(Stored data entries)

****************

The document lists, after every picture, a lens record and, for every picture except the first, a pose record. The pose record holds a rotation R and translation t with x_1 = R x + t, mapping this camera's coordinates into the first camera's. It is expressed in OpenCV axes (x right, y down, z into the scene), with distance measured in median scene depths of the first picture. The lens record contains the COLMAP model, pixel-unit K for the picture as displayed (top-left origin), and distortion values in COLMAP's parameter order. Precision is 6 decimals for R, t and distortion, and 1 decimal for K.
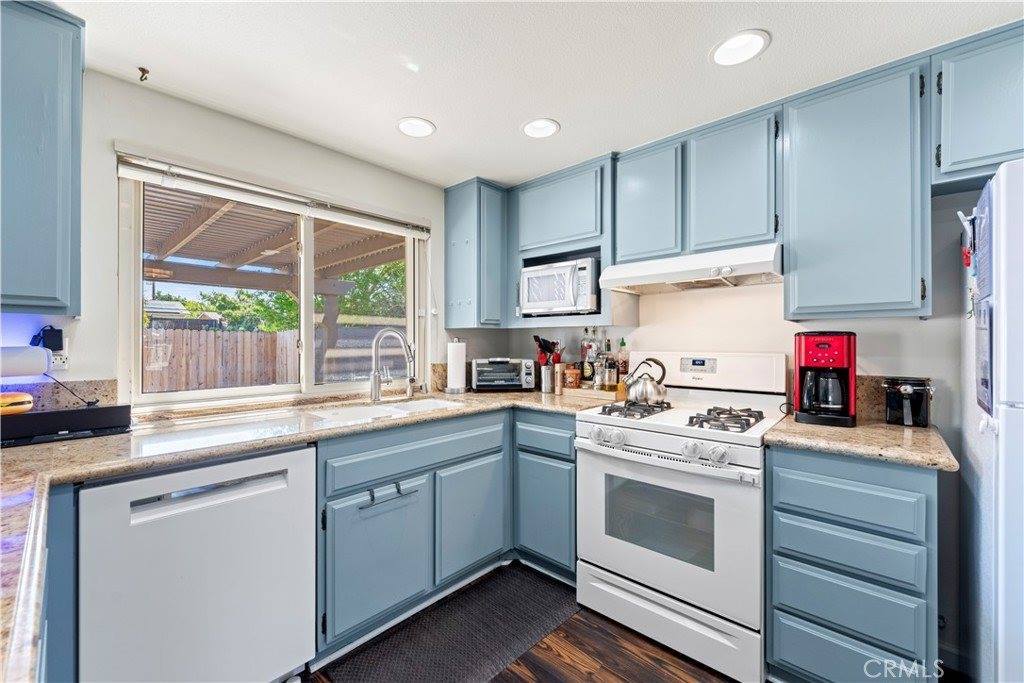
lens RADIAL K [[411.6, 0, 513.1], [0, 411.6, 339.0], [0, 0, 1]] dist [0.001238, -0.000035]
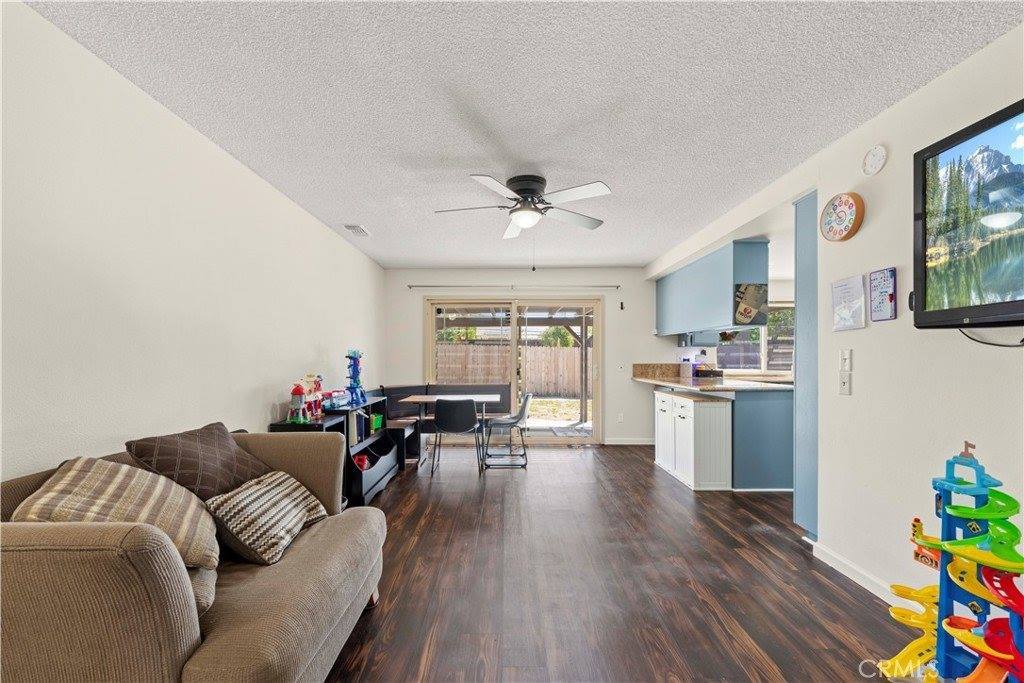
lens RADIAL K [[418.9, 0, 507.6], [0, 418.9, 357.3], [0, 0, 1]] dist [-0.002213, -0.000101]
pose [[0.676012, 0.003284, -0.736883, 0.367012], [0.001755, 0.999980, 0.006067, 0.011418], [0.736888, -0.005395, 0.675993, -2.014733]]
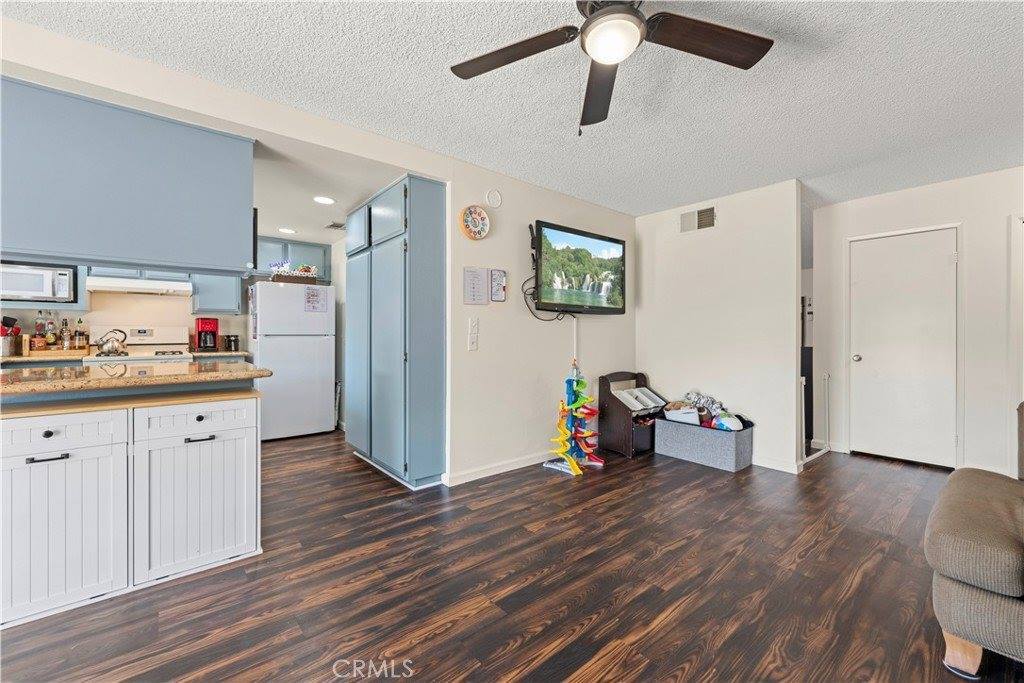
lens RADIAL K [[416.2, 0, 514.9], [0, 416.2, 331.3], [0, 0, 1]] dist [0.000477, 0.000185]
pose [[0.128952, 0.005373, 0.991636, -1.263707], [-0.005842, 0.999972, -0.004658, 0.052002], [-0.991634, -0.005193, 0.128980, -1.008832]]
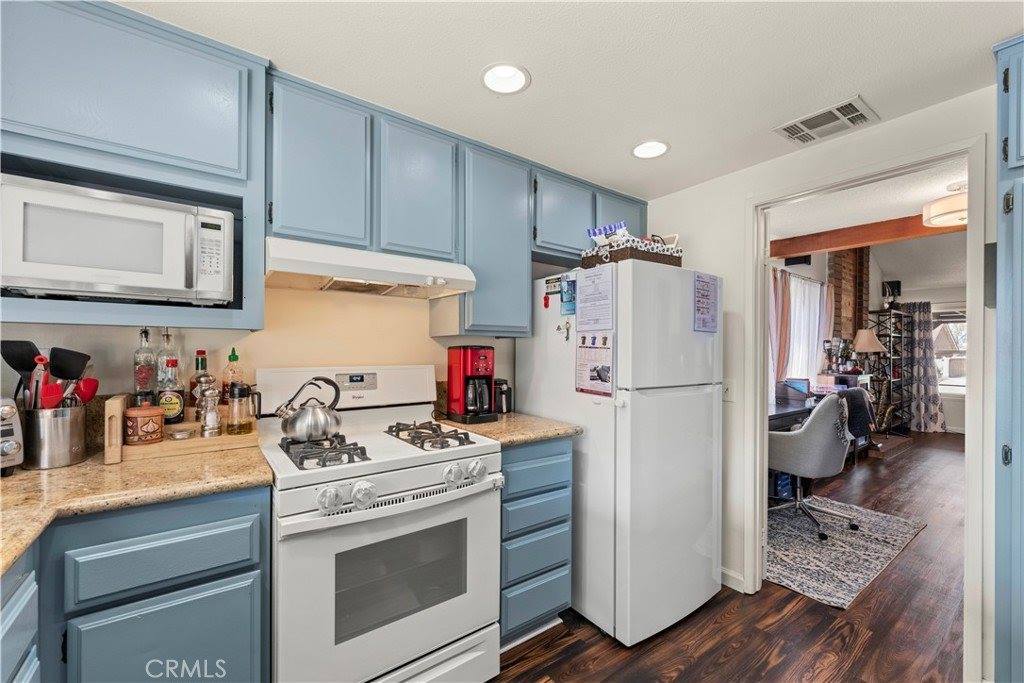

****************

Aim of the task:
Quote the lines of the data above, from the very first line through the line containing "dist [0.001238, -0.000035]", with both ends included. Leave the pictures out of your answer.

Task answer:
The document lists, after every picture, a lens record and, for every picture except the first, a pose record. The pose record holds a rotation R and translation t with x_1 = R x + t, mapping this camera's coordinates into the first camera's. It is expressed in OpenCV axes (x right, y down, z into the scene), with distance measured in median scene depths of the first picture. The lens record contains the COLMAP model, pixel-unit K for the picture as displayed (top-left origin), and distortion values in COLMAP's parameter order. Precision is 6 decimals for R, t and distortion, and 1 decimal for K.
lens RADIAL K [[411.6, 0, 513.1], [0, 411.6, 339.0], [0, 0, 1]] dist [0.001238, -0.000035]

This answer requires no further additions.